The Aroma of Brokenness

12 06 2008

            In Mark 14:3-9 we find a woman breaking open an alabaster box of ointment and pouring its contents on the head of Jesus.  Different angles of the narrative are given in Matthew and John.  We find that that the woman was Mary, sister of Lazarus (who was raised from the dead) and Martha.  She is the same Mary found at the feet of Jesus while Martha was “cumbered about with much serving”.  She came, undoubtedly, with a personal possession every woman would want to keep for herself.  It was a very expensive perfume held in the finest container of its day – alabaster (a marble type stone that seals easily). Instead of breaking the seal and pouring out an ounce or two, she broke the whole box!  In Mark she anointed His head; in John 12 she anointed His feet also.  Both passages give the price tag of 300 pence.  In the parable of the Laborers, a pence (or “penny”) was the daily wage of an agricultural laborer.  The Good Samaritan gave two pence to the innkeeper for being a care giver for the injured Jew.  The ointment costing 300 pence was enormous!  At minimum wage for a modern laborer, it would be over $8500.  Her act was criticized by some, but complemented by our Lord. 

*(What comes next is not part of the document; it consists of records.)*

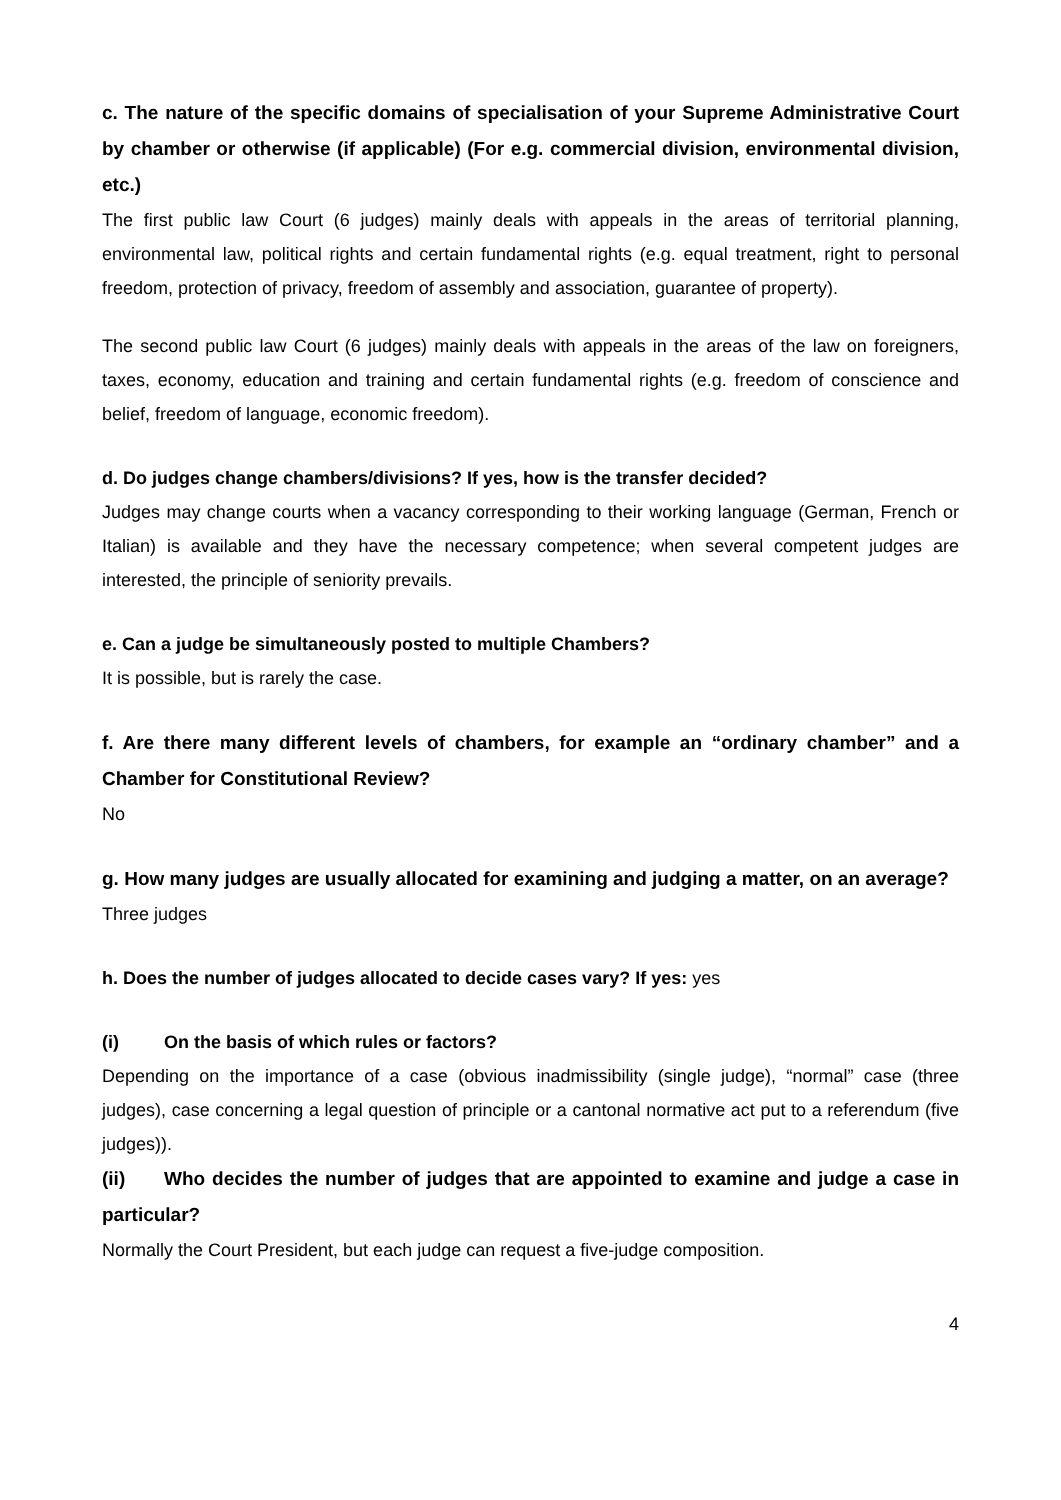c. The nature of the specific domains of specialisation of your Supreme Administrative Court by chamber or otherwise (if applicable) (For e.g. commercial division, environmental division, etc.)
The first public law Court (6 judges) mainly deals with appeals in the areas of territorial planning, environmental law, political rights and certain fundamental rights (e.g. equal treatment, right to personal freedom, protection of privacy, freedom of assembly and association, guarantee of property).
The second public law Court (6 judges) mainly deals with appeals in the areas of the law on foreigners, taxes, economy, education and training and certain fundamental rights (e.g. freedom of conscience and belief, freedom of language, economic freedom).
d. Do judges change chambers/divisions? If yes, how is the transfer decided?
Judges may change courts when a vacancy corresponding to their working language (German, French or Italian) is available and they have the necessary competence; when several competent judges are interested, the principle of seniority prevails.
e. Can a judge be simultaneously posted to multiple Chambers?
It is possible, but is rarely the case.
f. Are there many different levels of chambers, for example an “ordinary chamber” and a Chamber for Constitutional Review?
No
g. How many judges are usually allocated for examining and judging a matter, on an average?
Three judges
h. Does the number of judges allocated to decide cases vary? If yes: yes
(i) On the basis of which rules or factors?
Depending on the importance of a case (obvious inadmissibility (single judge), “normal” case (three judges), case concerning a legal question of principle or a cantonal normative act put to a referendum (five judges)).
(ii) Who decides the number of judges that are appointed to examine and judge a case in particular?
Normally the Court President, but each judge can request a five-judge composition.
4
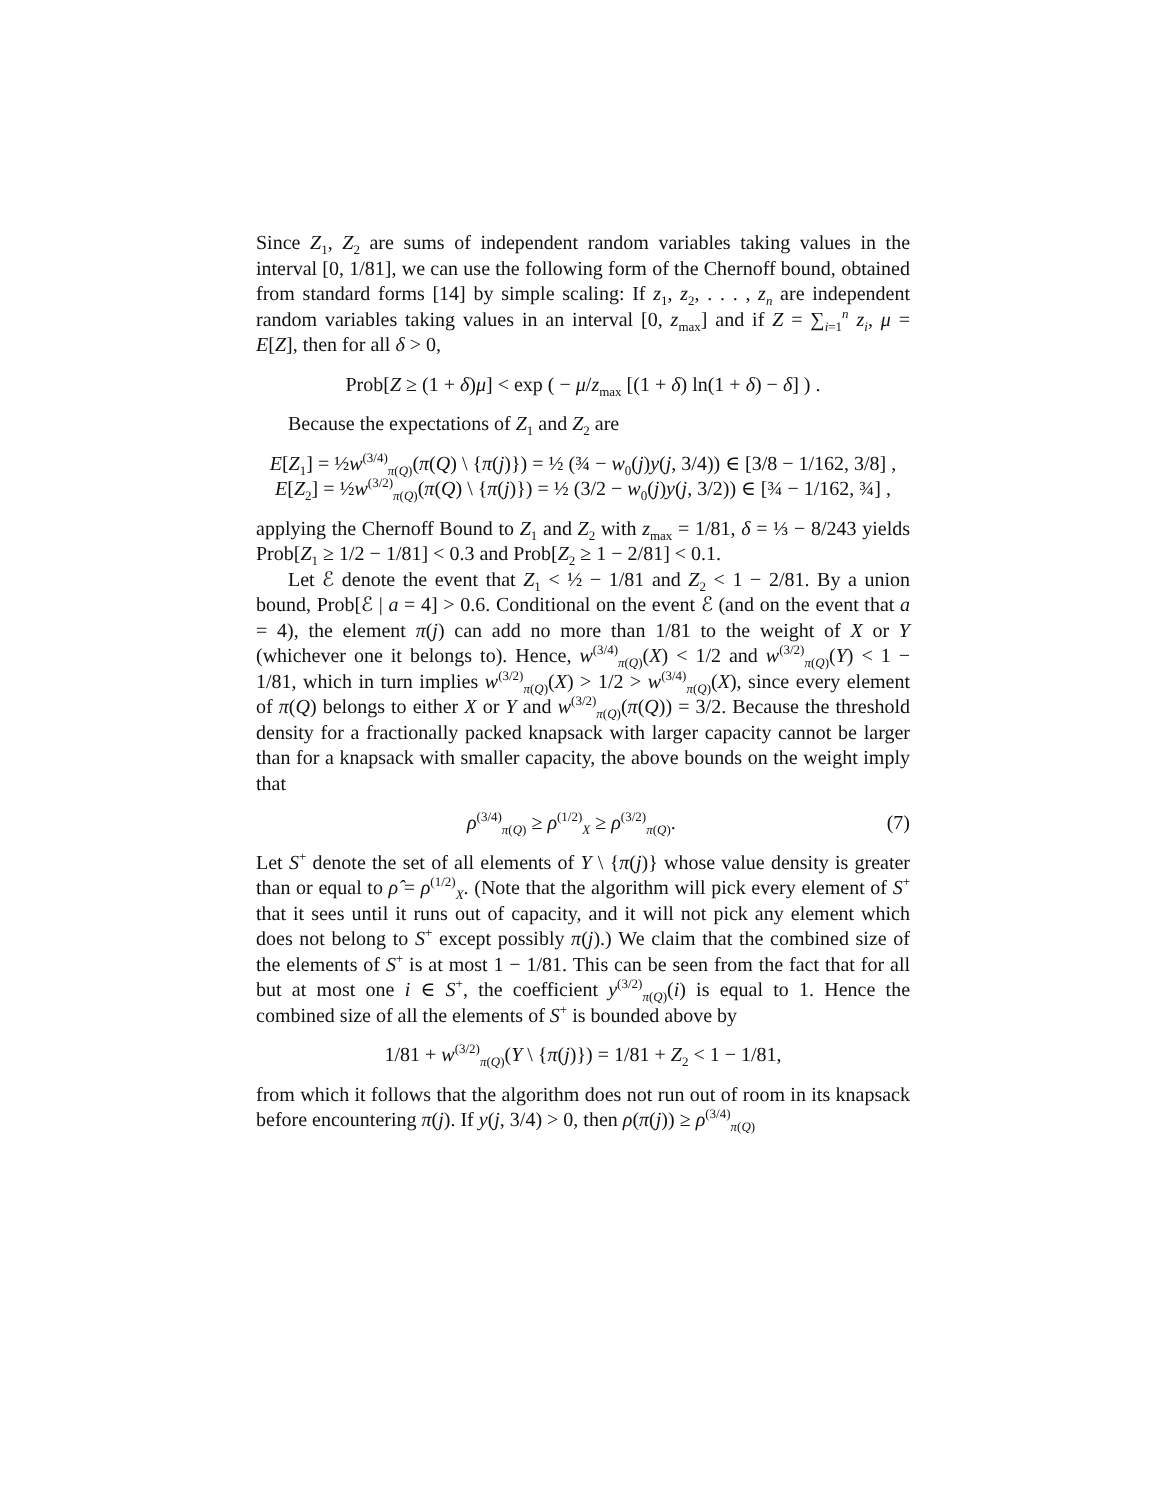Since Z<sub>1</sub>, Z<sub>2</sub> are sums of independent random variables taking values in the interval [0, 1/81], we can use the following form of the Chernoff bound, obtained from standard forms [14] by simple scaling: If z<sub>1</sub>, z<sub>2</sub>, . . . , z<sub>n</sub> are independent random variables taking values in an interval [0, z<sub>max</sub>] and if Z = ∑<sub>i=1</sub><sup>n</sup> z<sub>i</sub>, μ = E[Z], then for all δ > 0,
Prob[Z ≥ (1 + δ)μ] < exp ( − μ/z<sub>max</sub> [(1 + δ) ln(1 + δ) − δ] ) .
Because the expectations of Z<sub>1</sub> and Z<sub>2</sub> are
E[Z<sub>1</sub>] = ½w<sup>(3/4)</sup><sub>π(Q)</sub>(π(Q) \ {π(j)}) = ½ (¾ − w<sub>0</sub>(j)y(j, 3/4)) ∈ [3/8 − 1/162, 3/8] ,
E[Z<sub>2</sub>] = ½w<sup>(3/2)</sup><sub>π(Q)</sub>(π(Q) \ {π(j)}) = ½ (3/2 − w<sub>0</sub>(j)y(j, 3/2)) ∈ [¾ − 1/162, ¾] ,
applying the Chernoff Bound to Z<sub>1</sub> and Z<sub>2</sub> with z<sub>max</sub> = 1/81, δ = ⅓ − 8/243 yields Prob[Z<sub>1</sub> ≥ 1/2 − 1/81] < 0.3 and Prob[Z<sub>2</sub> ≥ 1 − 2/81] < 0.1.
Let ℰ denote the event that Z<sub>1</sub> < ½ − 1/81 and Z<sub>2</sub> < 1 − 2/81. By a union bound, Prob[ℰ | a = 4] > 0.6. Conditional on the event ℰ (and on the event that a = 4), the element π(j) can add no more than 1/81 to the weight of X or Y (whichever one it belongs to). Hence, w<sup>(3/4)</sup><sub>π(Q)</sub>(X) < 1/2 and w<sup>(3/2)</sup><sub>π(Q)</sub>(Y) < 1 − 1/81, which in turn implies w<sup>(3/2)</sup><sub>π(Q)</sub>(X) > 1/2 > w<sup>(3/4)</sup><sub>π(Q)</sub>(X), since every element of π(Q) belongs to either X or Y and w<sup>(3/2)</sup><sub>π(Q)</sub>(π(Q)) = 3/2. Because the threshold density for a fractionally packed knapsack with larger capacity cannot be larger than for a knapsack with smaller capacity, the above bounds on the weight imply that
ρ<sup>(3/4)</sup><sub>π(Q)</sub> ≥ ρ<sup>(1/2)</sup><sub>X</sub> ≥ ρ<sup>(3/2)</sup><sub>π(Q)</sub>. (7)
Let S<sup>+</sup> denote the set of all elements of Y \ {π(j)} whose value density is greater than or equal to ρ̂ = ρ<sup>(1/2)</sup><sub>X</sub>. (Note that the algorithm will pick every element of S<sup>+</sup> that it sees until it runs out of capacity, and it will not pick any element which does not belong to S<sup>+</sup> except possibly π(j).) We claim that the combined size of the elements of S<sup>+</sup> is at most 1 − 1/81. This can be seen from the fact that for all but at most one i ∈ S<sup>+</sup>, the coefficient y<sup>(3/2)</sup><sub>π(Q)</sub>(i) is equal to 1. Hence the combined size of all the elements of S<sup>+</sup> is bounded above by
1/81 + w<sup>(3/2)</sup><sub>π(Q)</sub>(Y \ {π(j)}) = 1/81 + Z<sub>2</sub> < 1 − 1/81,
from which it follows that the algorithm does not run out of room in its knapsack before encountering π(j). If y(j, 3/4) > 0, then ρ(π(j)) ≥ ρ<sup>(3/4)</sup><sub>π(Q)</sub>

            Because of the high quality of Mary’s spikenard, I wonder if the aroma lingered at Gethsemane, before Pilate, on the cross.  I wonder if her devotion not only prepared Jesus for burial, but also gave sweetness to His death.  I do know that He was pleased with Mary’s act of devotion.  The broken alabaster box, spilling its precious contents on the head and feet of Jesus, would be her universal claim to fame (Mark 14:9).

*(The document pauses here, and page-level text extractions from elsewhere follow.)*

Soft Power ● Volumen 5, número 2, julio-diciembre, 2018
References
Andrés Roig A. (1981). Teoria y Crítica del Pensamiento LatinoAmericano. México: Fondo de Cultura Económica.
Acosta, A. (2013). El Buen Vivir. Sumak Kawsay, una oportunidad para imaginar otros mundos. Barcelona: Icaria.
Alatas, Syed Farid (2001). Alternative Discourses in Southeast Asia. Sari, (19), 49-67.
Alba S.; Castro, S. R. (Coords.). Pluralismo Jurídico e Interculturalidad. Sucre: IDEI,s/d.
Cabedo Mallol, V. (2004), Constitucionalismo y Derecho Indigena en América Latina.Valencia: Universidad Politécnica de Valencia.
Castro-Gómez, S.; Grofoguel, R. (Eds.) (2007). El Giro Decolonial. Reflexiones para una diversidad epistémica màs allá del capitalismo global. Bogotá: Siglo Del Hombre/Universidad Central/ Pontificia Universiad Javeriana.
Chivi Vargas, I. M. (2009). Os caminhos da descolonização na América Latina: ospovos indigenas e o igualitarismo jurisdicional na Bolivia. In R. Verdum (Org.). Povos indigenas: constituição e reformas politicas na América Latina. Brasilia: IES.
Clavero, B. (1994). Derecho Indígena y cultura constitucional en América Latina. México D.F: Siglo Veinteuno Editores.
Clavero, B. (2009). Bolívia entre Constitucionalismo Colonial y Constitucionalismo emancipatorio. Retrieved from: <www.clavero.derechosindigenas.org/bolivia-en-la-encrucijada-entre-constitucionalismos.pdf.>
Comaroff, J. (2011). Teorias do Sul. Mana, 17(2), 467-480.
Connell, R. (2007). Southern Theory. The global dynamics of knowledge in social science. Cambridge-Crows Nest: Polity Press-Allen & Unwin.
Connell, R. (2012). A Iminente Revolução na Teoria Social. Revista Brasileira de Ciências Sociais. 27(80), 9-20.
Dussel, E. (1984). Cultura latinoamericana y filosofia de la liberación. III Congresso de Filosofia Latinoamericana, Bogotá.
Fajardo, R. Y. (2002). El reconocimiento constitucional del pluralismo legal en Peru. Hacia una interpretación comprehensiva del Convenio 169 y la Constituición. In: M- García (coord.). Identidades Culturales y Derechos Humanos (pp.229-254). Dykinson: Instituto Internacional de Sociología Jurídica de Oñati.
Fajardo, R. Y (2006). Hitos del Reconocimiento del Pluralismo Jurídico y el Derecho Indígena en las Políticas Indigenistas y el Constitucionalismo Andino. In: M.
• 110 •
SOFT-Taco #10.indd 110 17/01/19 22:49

            With this incident, an analogy can be made between the “Alabaster Christian” and the “Spikenard Christian”.  Both possess a precious commodity.  They both have “treasures in earthen vessels” (II Corinthians 4:7).

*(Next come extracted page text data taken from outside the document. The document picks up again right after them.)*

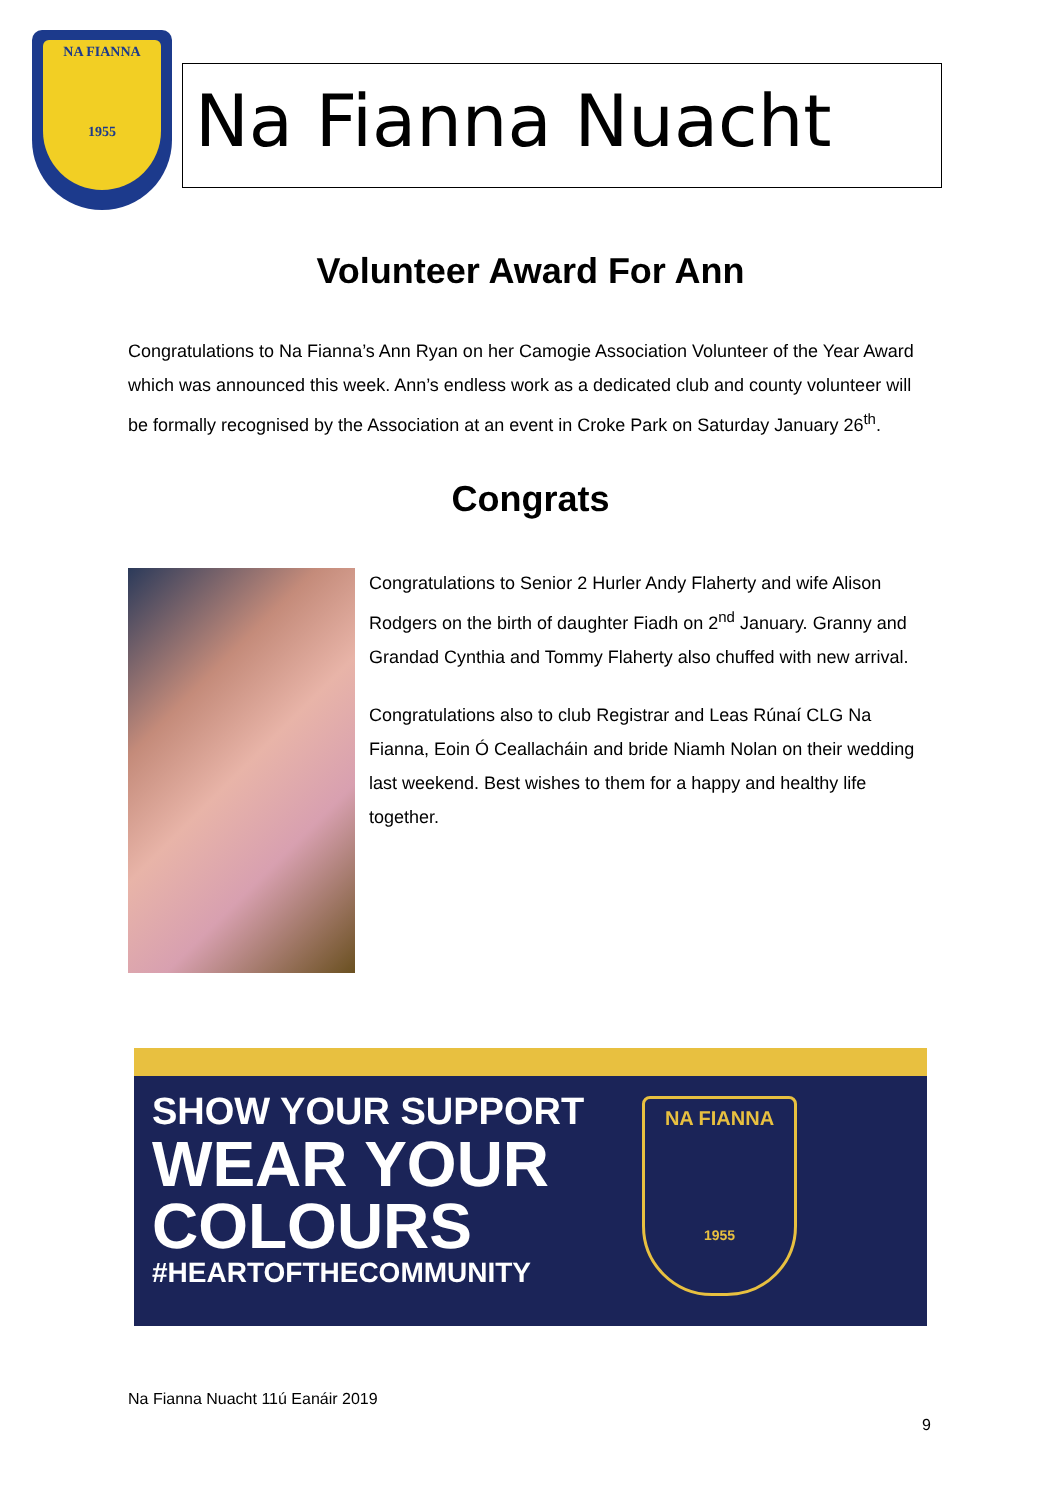NA FIANNA
1955
Na Fianna Nuacht
Volunteer Award For Ann
Congratulations to Na Fianna’s Ann Ryan on her Camogie Association Volunteer of the Year Award which was announced this week. Ann’s endless work as a dedicated club and county volunteer will be formally recognised by the Association at an event in Croke Park on Saturday January 26<sup>th</sup>.
Congrats
Congratulations to Senior 2 Hurler Andy Flaherty and wife Alison Rodgers on the birth of daughter Fiadh on 2<sup>nd</sup> January. Granny and Grandad Cynthia and Tommy Flaherty also chuffed with new arrival.
Congratulations also to club Registrar and Leas Rúnaí CLG Na Fianna, Eoin Ó Ceallacháin and bride Niamh Nolan on their wedding last weekend. Best wishes to them for a happy and healthy life together.
SHOW YOUR SUPPORT
WEAR YOUR
COLOURS
#HEARTOFTHECOMMUNITY
NA FIANNA
1955
Na Fianna Nuacht 11ú Eanáir 2019
9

            The Alabaster Christian believes that their service to Jesus consists of keeping their container clean and shinny, they are contained, self-sufficient, encased, individually complete, yet there is no sweet aroma emitting from them. They spend much money and energy improving their boxes; they are frowned upon and sometimes avoided.  They file into church one by one and sit in pews like separate alabaster boxes, and they look good!  They speak box talk; hair, clothes, job, sports, hobbies, everything external.

            The Alabaster Christian would say to Mary, “You sure have a fine looking alabaster box.”  She would reply, “So what, the box is not to show off, but to hold the precious contents inside.”  Then she broke her box (gasp!).  Soon the whole room was filled with the sweet smell of spikenard, and Jesus was pleased.  As earthen vessels containing a heavenly treasure, we will be of no use unless we are broken, allowing the content of Jesus’ life to be spilled out for the benefit of others.